▸ Texto fornecido

· · ·

A feminilidade monstruosa de “Noites Brutais”

A feminilidade monstruosa de “Noites Brutais”

Noites Brutais (Barbarian, no original) se divide em várias camadas, como as camadas do porão da casa que Tess (Georgina Campbell) aluga em um estranho bairro de Detroit. Bill Skarsgård interpreta Keith: sua gentileza e postura como aliado à causa feminina gera, não conforto, mas inquietação. Os filmes de suspense são caracterizados, no geral, por trazerem uma quebra da atmosfera harmônica da narrativa, o que não ocorre aqui. Na verdade, há um efeito contrário: começamos com um pé atrás e aos poucos descobrimos estarmos certos ou errados perante esse sentimento.

Um outro personagem — A.J Gilbride (Justin Long) — é introduzido à trama e para seu arco, sim, há uma atmosfera de paz que é interrompida. Diferentemente de Tess, não é a situação peculiar de um Airbnb que ocasiona o incômodo, mas a acusação de um estupro. Ele, agressor, tem sua vida abalada como se o elemento estranho e violento fosse sua vítima. Mas tanto sua história quanto a de Tess são narrativas comuns da atualidade.

Embora o feminismo tenha tido diversas conquistas, como a ampliação das oportunidades das mulheres profissionalmente — coisa que também podemos notar através das conversas iniciais de Tess com Keith — ainda existem múltiplas violências sobre as quais debater. Violências estas que nem sempre são explícitas, como o abuso sexual, mas que tornam “ser mulher” uma condição de constante risco. São essas micro-violências que estão por trás do clima de suspense crescente do longa. É o que descobriremos se continuarmos a descida pelas camadas da casa. Mas que fique avisado: o que se encontra é brutal.

· · ·

▸ Questão 1
Na crítica sobre “Noites Brutais”, em que cidade fica o bairro onde Tess aluga a casa?
▸ Questão 2
Repita, sem alterar nada, o trecho da crítica sobre “Noites Brutais” que vai de “Um outro personagem” até “comuns da atualidade.”.
▸ Questão 3
Cada afirmação a seguir concorda com a crítica sobre “Noites Brutais”? Responda sim ou não e cite as palavras do texto que decidem. (a) A gentileza de Keith gera conforto. (b) O incômodo de A.J. Gilbride é ocasionado pela acusação de um estupro. (c) Como costuma ocorrer nos filmes de suspense, o filme começa com uma atmosfera harmônica que depois se quebra na história de Tess.

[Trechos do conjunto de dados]
· · ·

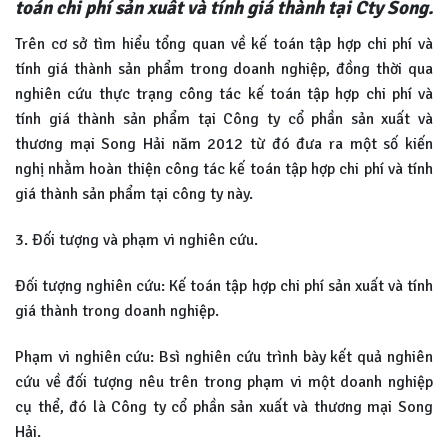
toán chi phí sản xuất và tính giá thành tại Cty Song.
Trên cơ sở tìm hiểu tổng quan về kế toán tập hợp chi phí và
tính giá thành sản phẩm trong doanh nghiệp, đồng thời qua
nghiên cứu thực trạng công tác kế toán tập hợp chi phí và
tính giá thành sản phẩm tại Công ty cổ phần sản xuất và
thương mại Song Hải năm 2012 từ đó đưa ra một số kiến
nghị nhằm hoàn thiện công tác kế toán tập hợp chi phí và tính
giá thành sản phẩm tại công ty này.
3. Đối tượng và phạm vi nghiên cứu.
Đối tượng nghiên cứu: Kế toán tập hợp chi phí sản xuất và tính
giá thành trong doanh nghiệp.
Phạm vi nghiên cứu: Bsì nghiên cứu trình bày kết quả nghiên
cứu về đối tượng nêu trên trong phạm vi một doanh nghiệp
cụ thể, đó là Công ty cổ phần sản xuất và thương mại Song
Hải.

· · ·

▸ Resposta escrita 1
Detroit.

▸ Resposta escrita 2
Um outro personagem — A.J Gilbride (Justin Long) — é introduzido à trama e para seu arco, sim, há uma atmosfera de paz que é interrompida. Diferentemente de Tess, não é a situação peculiar de um Airbnb que ocasiona o incômodo, mas a acusação de um estupro. Ele, agressor, tem sua vida abalada como se o elemento estranho e violento fosse sua vítima. Mas tanto sua história quanto a de Tess são narrativas comuns da atualidade.

▸ Resposta escrita 3
(a) Não: “gera, não conforto, mas inquietação”.
(b) Sim: “não é a situação peculiar de um Airbnb que ocasiona o incômodo, mas a acusação de um estupro”.
(c) Não: “o que não ocorre aqui”.